WHAT THE TASK ASKS
Reproduce the listing below in full, swapping every instance of "Number of sheets" for "Sheet count" and leaving all other text unchanged.
:: DATA FOR PROCESSING
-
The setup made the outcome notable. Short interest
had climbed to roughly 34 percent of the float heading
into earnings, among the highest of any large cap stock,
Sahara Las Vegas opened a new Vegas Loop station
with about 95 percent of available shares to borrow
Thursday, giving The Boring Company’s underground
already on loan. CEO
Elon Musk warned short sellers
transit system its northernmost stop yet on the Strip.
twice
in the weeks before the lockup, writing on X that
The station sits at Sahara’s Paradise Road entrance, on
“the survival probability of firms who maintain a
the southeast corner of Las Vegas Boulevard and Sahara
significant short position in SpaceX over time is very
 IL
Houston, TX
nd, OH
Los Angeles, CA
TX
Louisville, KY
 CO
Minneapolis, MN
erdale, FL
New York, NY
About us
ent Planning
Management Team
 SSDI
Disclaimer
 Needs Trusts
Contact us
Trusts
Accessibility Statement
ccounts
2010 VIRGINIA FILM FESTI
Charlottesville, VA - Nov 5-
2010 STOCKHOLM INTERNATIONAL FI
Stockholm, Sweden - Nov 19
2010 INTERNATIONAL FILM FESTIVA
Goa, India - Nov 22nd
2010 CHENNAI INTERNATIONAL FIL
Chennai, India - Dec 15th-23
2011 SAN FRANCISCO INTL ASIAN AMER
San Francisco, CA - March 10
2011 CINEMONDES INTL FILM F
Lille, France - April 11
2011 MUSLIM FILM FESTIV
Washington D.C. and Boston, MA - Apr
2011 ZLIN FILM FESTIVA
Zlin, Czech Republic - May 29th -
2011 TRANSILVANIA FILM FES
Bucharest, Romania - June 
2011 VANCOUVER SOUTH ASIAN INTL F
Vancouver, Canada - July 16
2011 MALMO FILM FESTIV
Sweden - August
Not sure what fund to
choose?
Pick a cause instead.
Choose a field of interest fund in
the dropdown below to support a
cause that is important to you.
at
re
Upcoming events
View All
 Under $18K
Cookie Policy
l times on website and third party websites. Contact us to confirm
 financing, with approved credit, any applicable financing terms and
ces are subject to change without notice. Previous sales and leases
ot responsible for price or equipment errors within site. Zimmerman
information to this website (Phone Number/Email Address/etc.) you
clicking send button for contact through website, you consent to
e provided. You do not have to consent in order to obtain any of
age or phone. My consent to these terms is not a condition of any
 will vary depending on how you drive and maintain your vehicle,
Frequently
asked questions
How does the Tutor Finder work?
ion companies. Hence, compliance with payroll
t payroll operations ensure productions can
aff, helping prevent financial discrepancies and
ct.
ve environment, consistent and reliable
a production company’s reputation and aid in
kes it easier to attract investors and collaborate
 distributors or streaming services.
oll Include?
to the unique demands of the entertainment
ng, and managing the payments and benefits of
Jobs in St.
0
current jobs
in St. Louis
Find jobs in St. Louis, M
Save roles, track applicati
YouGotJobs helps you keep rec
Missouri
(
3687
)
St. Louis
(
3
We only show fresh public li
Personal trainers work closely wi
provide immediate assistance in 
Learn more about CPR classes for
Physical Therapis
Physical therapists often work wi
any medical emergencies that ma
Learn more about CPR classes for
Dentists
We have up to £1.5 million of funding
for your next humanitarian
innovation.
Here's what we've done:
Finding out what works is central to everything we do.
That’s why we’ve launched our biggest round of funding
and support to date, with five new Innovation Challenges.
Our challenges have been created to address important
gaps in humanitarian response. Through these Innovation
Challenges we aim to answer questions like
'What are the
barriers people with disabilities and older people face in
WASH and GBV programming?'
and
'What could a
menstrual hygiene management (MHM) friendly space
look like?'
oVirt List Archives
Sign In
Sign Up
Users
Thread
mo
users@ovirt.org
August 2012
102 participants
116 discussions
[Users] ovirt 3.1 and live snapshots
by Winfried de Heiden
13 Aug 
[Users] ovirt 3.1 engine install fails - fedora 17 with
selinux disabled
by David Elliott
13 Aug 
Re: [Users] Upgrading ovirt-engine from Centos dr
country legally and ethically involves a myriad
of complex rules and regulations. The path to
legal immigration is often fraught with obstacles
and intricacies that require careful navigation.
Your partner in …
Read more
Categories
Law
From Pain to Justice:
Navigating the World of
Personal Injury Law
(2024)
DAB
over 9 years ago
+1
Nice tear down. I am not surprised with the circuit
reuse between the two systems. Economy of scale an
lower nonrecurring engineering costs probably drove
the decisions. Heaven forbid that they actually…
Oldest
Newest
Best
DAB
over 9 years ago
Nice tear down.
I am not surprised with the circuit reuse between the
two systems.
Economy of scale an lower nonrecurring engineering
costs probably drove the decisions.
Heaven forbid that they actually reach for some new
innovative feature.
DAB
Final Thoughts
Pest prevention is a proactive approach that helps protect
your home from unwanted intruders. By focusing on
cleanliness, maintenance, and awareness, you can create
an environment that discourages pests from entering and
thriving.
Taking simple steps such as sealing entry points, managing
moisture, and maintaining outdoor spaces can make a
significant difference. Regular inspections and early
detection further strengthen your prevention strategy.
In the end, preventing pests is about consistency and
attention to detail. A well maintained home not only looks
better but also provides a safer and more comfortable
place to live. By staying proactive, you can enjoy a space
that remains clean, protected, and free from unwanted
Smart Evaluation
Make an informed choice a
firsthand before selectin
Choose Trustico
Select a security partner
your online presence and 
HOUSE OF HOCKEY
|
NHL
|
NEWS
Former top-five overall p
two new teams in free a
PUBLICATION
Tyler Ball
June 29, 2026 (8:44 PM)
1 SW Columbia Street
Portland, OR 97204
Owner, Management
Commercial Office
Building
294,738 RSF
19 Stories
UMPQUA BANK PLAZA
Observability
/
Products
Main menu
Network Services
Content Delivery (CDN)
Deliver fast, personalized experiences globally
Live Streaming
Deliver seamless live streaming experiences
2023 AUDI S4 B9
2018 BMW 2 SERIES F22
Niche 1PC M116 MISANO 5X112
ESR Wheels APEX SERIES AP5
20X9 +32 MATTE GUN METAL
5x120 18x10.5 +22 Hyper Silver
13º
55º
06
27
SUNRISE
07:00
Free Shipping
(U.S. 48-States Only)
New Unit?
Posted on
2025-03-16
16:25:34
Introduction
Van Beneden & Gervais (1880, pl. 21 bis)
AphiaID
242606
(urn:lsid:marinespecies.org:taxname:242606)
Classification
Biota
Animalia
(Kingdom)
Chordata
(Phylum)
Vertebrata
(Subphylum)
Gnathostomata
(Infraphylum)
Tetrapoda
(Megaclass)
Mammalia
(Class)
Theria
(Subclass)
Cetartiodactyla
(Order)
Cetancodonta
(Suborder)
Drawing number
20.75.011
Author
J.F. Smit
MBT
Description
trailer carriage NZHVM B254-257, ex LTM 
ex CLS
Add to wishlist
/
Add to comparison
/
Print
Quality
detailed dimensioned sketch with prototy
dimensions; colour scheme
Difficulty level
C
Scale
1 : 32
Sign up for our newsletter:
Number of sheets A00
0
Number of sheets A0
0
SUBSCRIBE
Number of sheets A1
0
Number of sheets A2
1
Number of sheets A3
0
::::
SOLVED EXERCISE
-
The setup made the outcome notable. Short interest
had climbed to roughly 34 percent of the float heading
into earnings, among the highest of any large cap stock,
Sahara Las Vegas opened a new Vegas Loop station
with about 95 percent of available shares to borrow
Thursday, giving The Boring Company’s underground
already on loan. CEO
Elon Musk warned short sellers
transit system its northernmost stop yet on the Strip.
twice
in the weeks before the lockup, writing on X that
The station sits at Sahara’s Paradise Road entrance, on
“the survival probability of firms who maintain a
the southeast corner of Las Vegas Boulevard and Sahara
significant short position in SpaceX over time is very
 IL
Houston, TX
nd, OH
Los Angeles, CA
TX
Louisville, KY
 CO
Minneapolis, MN
erdale, FL
New York, NY
About us
ent Planning
Management Team
 SSDI
Disclaimer
 Needs Trusts
Contact us
Trusts
Accessibility Statement
ccounts
2010 VIRGINIA FILM FESTI
Charlottesville, VA - Nov 5-
2010 STOCKHOLM INTERNATIONAL FI
Stockholm, Sweden - Nov 19
2010 INTERNATIONAL FILM FESTIVA
Goa, India - Nov 22nd
2010 CHENNAI INTERNATIONAL FIL
Chennai, India - Dec 15th-23
2011 SAN FRANCISCO INTL ASIAN AMER
San Francisco, CA - March 10
2011 CINEMONDES INTL FILM F
Lille, France - April 11
2011 MUSLIM FILM FESTIV
Washington D.C. and Boston, MA - Apr
2011 ZLIN FILM FESTIVA
Zlin, Czech Republic - May 29th -
2011 TRANSILVANIA FILM FES
Bucharest, Romania - June 
2011 VANCOUVER SOUTH ASIAN INTL F
Vancouver, Canada - July 16
2011 MALMO FILM FESTIV
Sweden - August
Not sure what fund to
choose?
Pick a cause instead.
Choose a field of interest fund in
the dropdown below to support a
cause that is important to you.
at
re
Upcoming events
View All
 Under $18K
Cookie Policy
l times on website and third party websites. Contact us to confirm
 financing, with approved credit, any applicable financing terms and
ces are subject to change without notice. Previous sales and leases
ot responsible for price or equipment errors within site. Zimmerman
information to this website (Phone Number/Email Address/etc.) you
clicking send button for contact through website, you consent to
e provided. You do not have to consent in order to obtain any of
age or phone. My consent to these terms is not a condition of any
 will vary depending on how you drive and maintain your vehicle,
Frequently
asked questions
How does the Tutor Finder work?
ion companies. Hence, compliance with payroll
t payroll operations ensure productions can
aff, helping prevent financial discrepancies and
ct.
ve environment, consistent and reliable
a production company’s reputation and aid in
kes it easier to attract investors and collaborate
 distributors or streaming services.
oll Include?
to the unique demands of the entertainment
ng, and managing the payments and benefits of
Jobs in St.
0
current jobs
in St. Louis
Find jobs in St. Louis, M
Save roles, track applicati
YouGotJobs helps you keep rec
Missouri
(
3687
)
St. Louis
(
3
We only show fresh public li
Personal trainers work closely wi
provide immediate assistance in 
Learn more about CPR classes for
Physical Therapis
Physical therapists often work wi
any medical emergencies that ma
Learn more about CPR classes for
Dentists
We have up to £1.5 million of funding
for your next humanitarian
innovation.
Here's what we've done:
Finding out what works is central to everything we do.
That’s why we’ve launched our biggest round of funding
and support to date, with five new Innovation Challenges.
Our challenges have been created to address important
gaps in humanitarian response. Through these Innovation
Challenges we aim to answer questions like
'What are the
barriers people with disabilities and older people face in
WASH and GBV programming?'
and
'What could a
menstrual hygiene management (MHM) friendly space
look like?'
oVirt List Archives
Sign In
Sign Up
Users
Thread
mo
users@ovirt.org
August 2012
102 participants
116 discussions
[Users] ovirt 3.1 and live snapshots
by Winfried de Heiden
13 Aug 
[Users] ovirt 3.1 engine install fails - fedora 17 with
selinux disabled
by David Elliott
13 Aug 
Re: [Users] Upgrading ovirt-engine from Centos dr
country legally and ethically involves a myriad
of complex rules and regulations. The path to
legal immigration is often fraught with obstacles
and intricacies that require careful navigation.
Your partner in …
Read more
Categories
Law
From Pain to Justice:
Navigating the World of
Personal Injury Law
(2024)
DAB
over 9 years ago
+1
Nice tear down. I am not surprised with the circuit
reuse between the two systems. Economy of scale an
lower nonrecurring engineering costs probably drove
the decisions. Heaven forbid that they actually…
Oldest
Newest
Best
DAB
over 9 years ago
Nice tear down.
I am not surprised with the circuit reuse between the
two systems.
Economy of scale an lower nonrecurring engineering
costs probably drove the decisions.
Heaven forbid that they actually reach for some new
innovative feature.
DAB
Final Thoughts
Pest prevention is a proactive approach that helps protect
your home from unwanted intruders. By focusing on
cleanliness, maintenance, and awareness, you can create
an environment that discourages pests from entering and
thriving.
Taking simple steps such as sealing entry points, managing
moisture, and maintaining outdoor spaces can make a
significant difference. Regular inspections and early
detection further strengthen your prevention strategy.
In the end, preventing pests is about consistency and
attention to detail. A well maintained home not only looks
better but also provides a safer and more comfortable
place to live. By staying proactive, you can enjoy a space
that remains clean, protected, and free from unwanted
Smart Evaluation
Make an informed choice a
firsthand before selectin
Choose Trustico
Select a security partner
your online presence and 
HOUSE OF HOCKEY
|
NHL
|
NEWS
Former top-five overall p
two new teams in free a
PUBLICATION
Tyler Ball
June 29, 2026 (8:44 PM)
1 SW Columbia Street
Portland, OR 97204
Owner, Management
Commercial Office
Building
294,738 RSF
19 Stories
UMPQUA BANK PLAZA
Observability
/
Products
Main menu
Network Services
Content Delivery (CDN)
Deliver fast, personalized experiences globally
Live Streaming
Deliver seamless live streaming experiences
2023 AUDI S4 B9
2018 BMW 2 SERIES F22
Niche 1PC M116 MISANO 5X112
ESR Wheels APEX SERIES AP5
20X9 +32 MATTE GUN METAL
5x120 18x10.5 +22 Hyper Silver
13º
55º
06
27
SUNRISE
07:00
Free Shipping
(U.S. 48-States Only)
New Unit?
Posted on
2025-03-16
16:25:34
Introduction
Van Beneden & Gervais (1880, pl. 21 bis)
AphiaID
242606
(urn:lsid:marinespecies.org:taxname:242606)
Classification
Biota
Animalia
(Kingdom)
Chordata
(Phylum)
Vertebrata
(Subphylum)
Gnathostomata
(Infraphylum)
Tetrapoda
(Megaclass)
Mammalia
(Class)
Theria
(Subclass)
Cetartiodactyla
(Order)
Cetancodonta
(Suborder)
Drawing number
20.75.011
Author
J.F. Smit
MBT
Description
trailer carriage NZHVM B254-257, ex LTM 
ex CLS
Add to wishlist
/
Add to comparison
/
Print
Quality
detailed dimensioned sketch with prototy
dimensions; colour scheme
Difficulty level
C
Scale
1 : 32
Sign up for our newsletter:
Sheet count A00
0
Sheet count A0
0
SUBSCRIBE
Sheet count A1
0
Sheet count A2
1
Sheet count A3
0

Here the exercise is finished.